The effectiveness of the effort was not the law itself, then, but the manner in which Daniels had his Department of Revenue officials conduct the effort. They started with two simple, but important, goals:

  • Collect as much money as possible under the statute
  • Uphold the highest standards of customer service and professionalism during the effort.

The latter point is a consistent theme through everything Daniels did. He is perhaps best-known in this regard for the “retail-ization” of Indiana’s BMV branches. But professionalism and customer service were essential to changes and reforms across his administration. The amnesty program was no exception.

In fact, creating the proper customer service environment was strategically important. The leadership team of the effort studied ten other state amnesty programs as they were designing Indiana’s effort and concluded that punitive public messaging served as a deterrent to collecting delinquent taxes. As a result, the administration decided to build a collection strategy based on a public marketing campaign aimed at generating collections through awareness rather than a threat of punitive action. They contracted with a professional collection services company to help design and manage the effort.

A review of all delinquent tax cases revealed 198,000 delinquent taxpayers. Together, they represented nearly 255,000 distinct tax cases. So the first step was to mail notifications to all of them. After that, a broad-based public awareness campaign was launched, supported by an aggressive outreach to delinquent taxpayers to make it easy for them to settle up.

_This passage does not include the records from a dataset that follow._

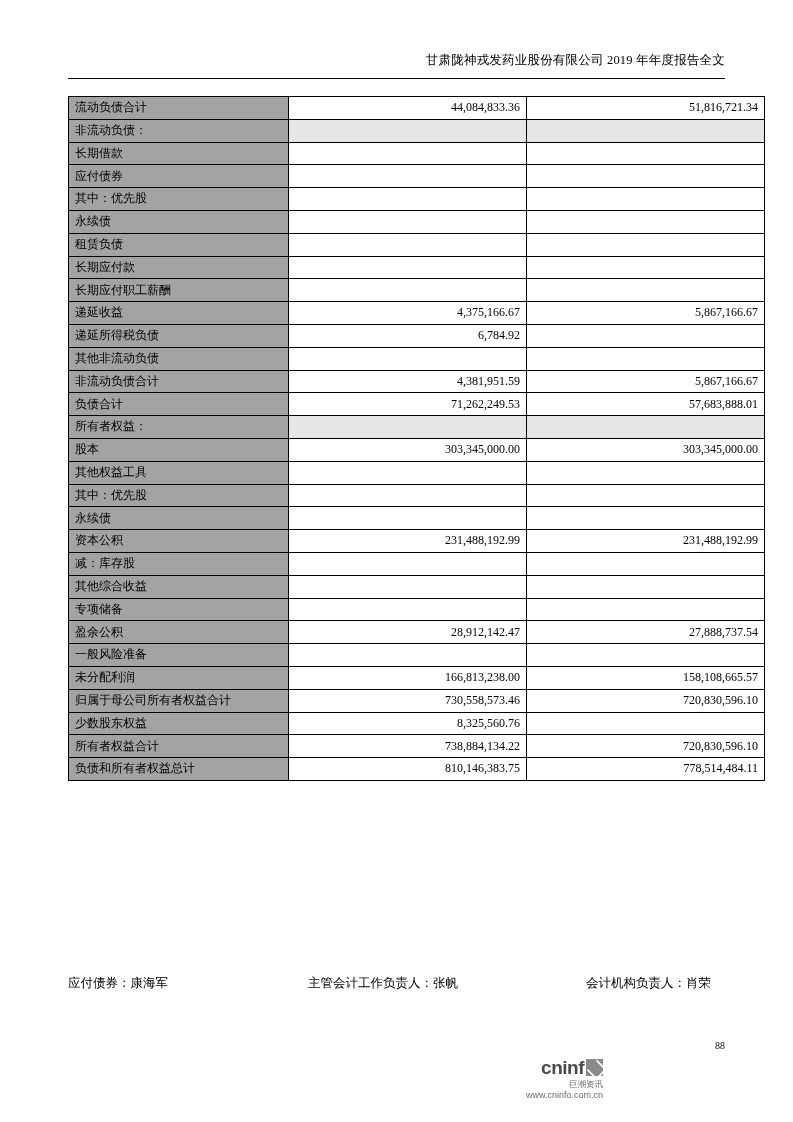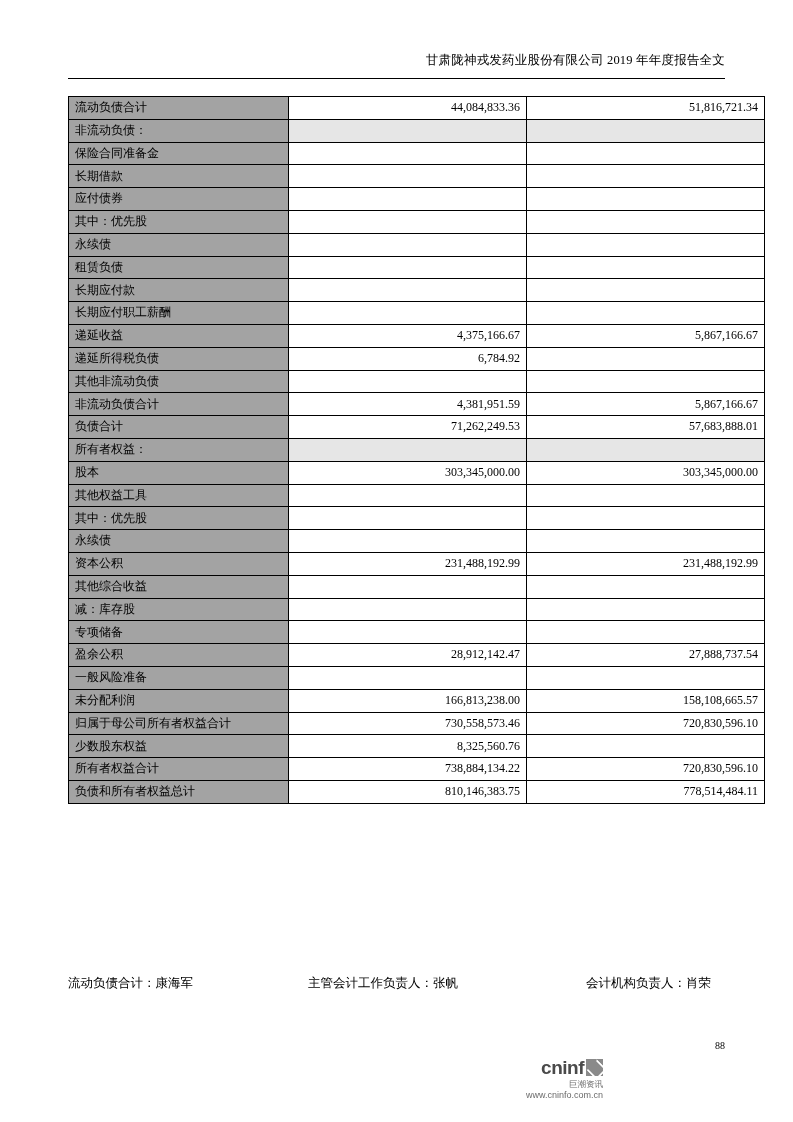"保险合同准备金" tr { html: <tr> <td>保险合同准备金</td> <td></td> <td></td> </tr> -> none }
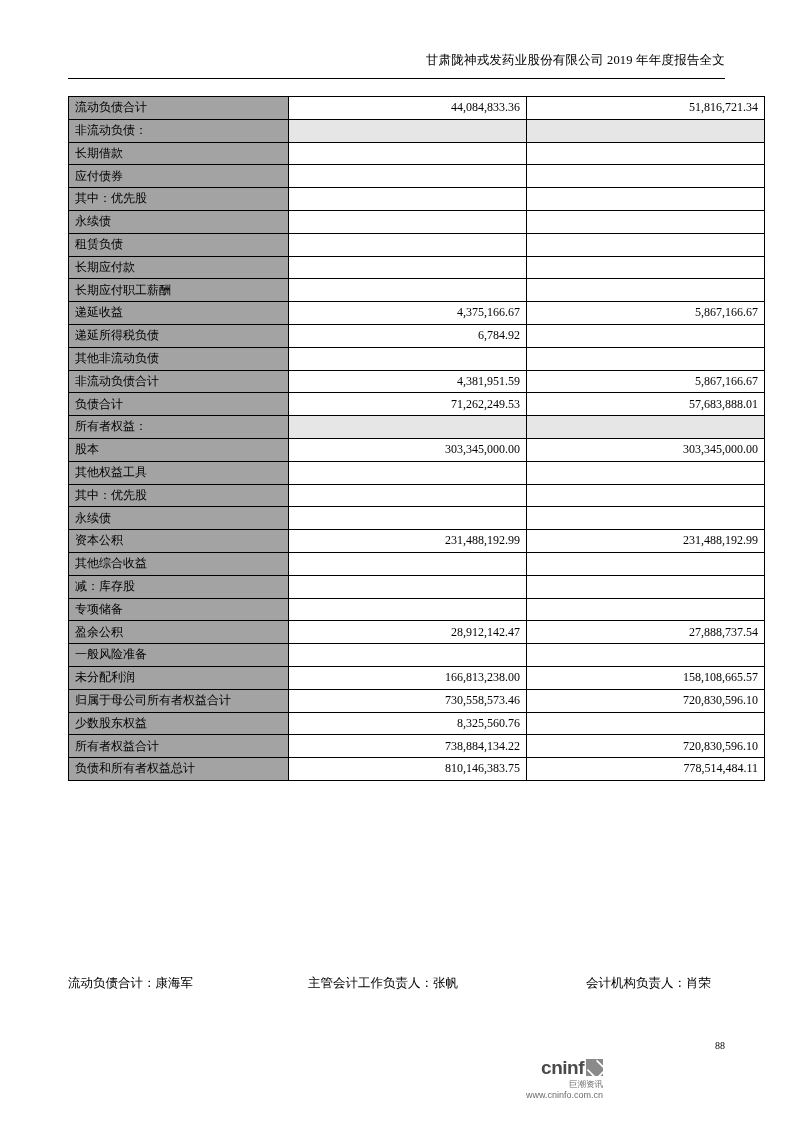"其他综合收益" tr { order: before "减：库存股" -> after "减：库存股" }
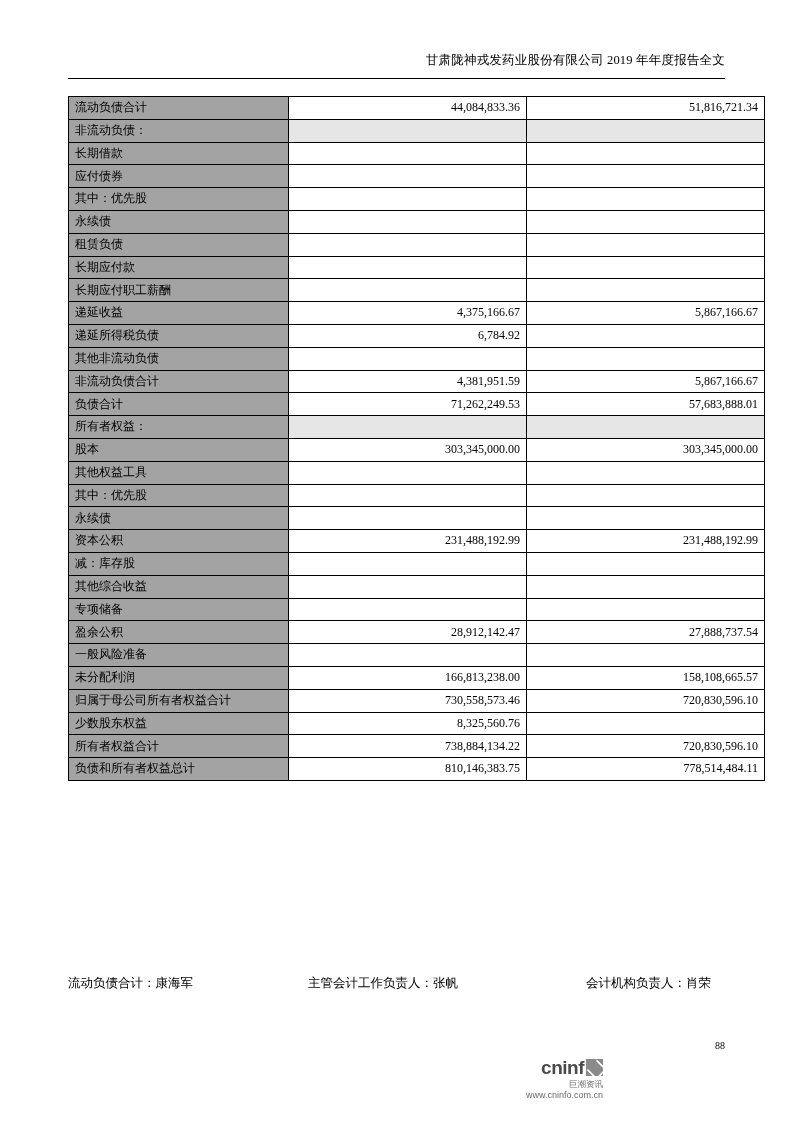"流动负债合计：康海军" span.sig { text: 流动负债合计 -> 应付债券 }
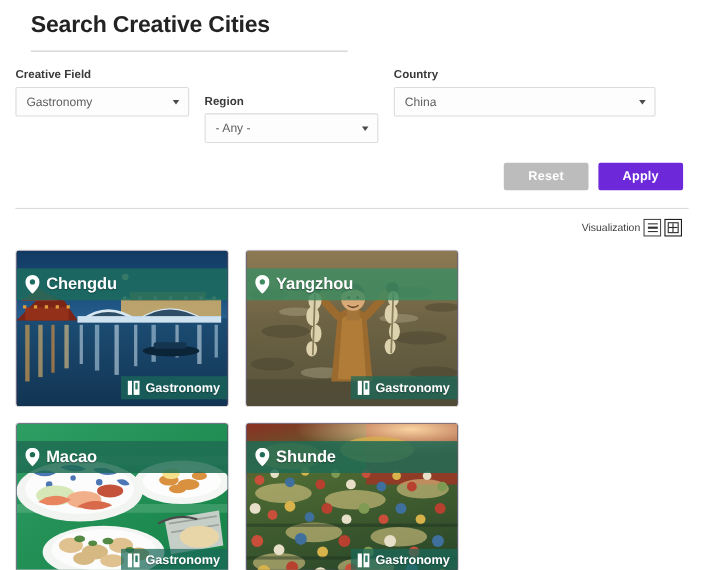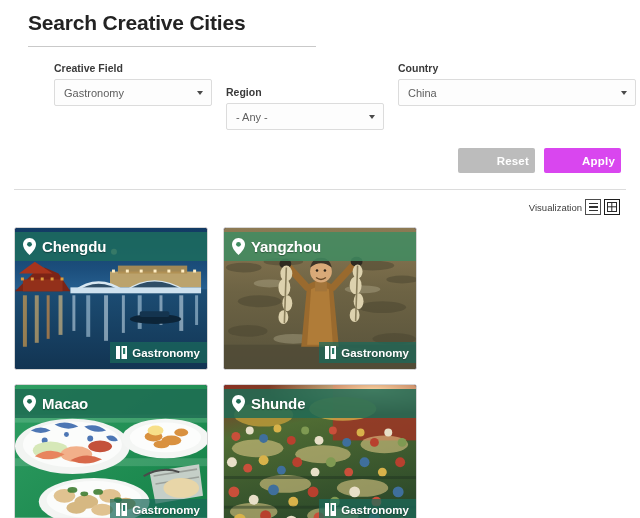"Creative Field" .w-field-1 { margin-left: 40px -> none }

The key elements were as follows:

Training: Given the scale of the operation and the need to make paying back taxes as simple as possible for the taxpayer, additional training of Department of Revenue employees was needed. The state contracted with an outside entity to ensure that all public employees involved in the effort were singing off the same songsheet, as it were, and providing the best service to taxpayers.

Public Relations: In keeping with their commitment to keeping the message positive, the amnesty leadership team launched a public campaign titled, “Tax amnesty: No Penalties. No Interest. No problem.” The state purchased radio, TV, and newspaper ads to reach the public. They distributed tens of thousands of brochures through agencies with regular contact with the public, such as the BMV. They also distributed materials to tax agencies, bar associations, chambers of commerce and CPA societies in other states.

Working the phones: More than one million calls were made during the amnesty period. The leadership team had learned from studying other states that an especially aggressive phone outreach program at the very beginning of a collection campaign is effective. Call centers were also set up to receive incoming calls from citizens who had heard about the amnesty program. Nearly 250,000 such calls came through during the campaign. There were 130 employees staffing the centers on full-time basis, and back-up call centers were established to accommodate heavy call volume or system shortages. Hours of operation were extended.

After the amnesty collection period ended, Indiana continued to work with its contractor on a smaller-scale ongoing effort to collect remaining back taxes. The goal was to operationalize a continuing effort to catch delinquencies as early as possible and deal with them, all with the goal of avoiding future amnesty programs.

In the end, the Indiana tax amnesty program was a classic case of applying a positive public awareness campaign to an issue that states usually treat in overly bureaucratic, punitive ways. Backed up with substantial capacity and well-trained personnel.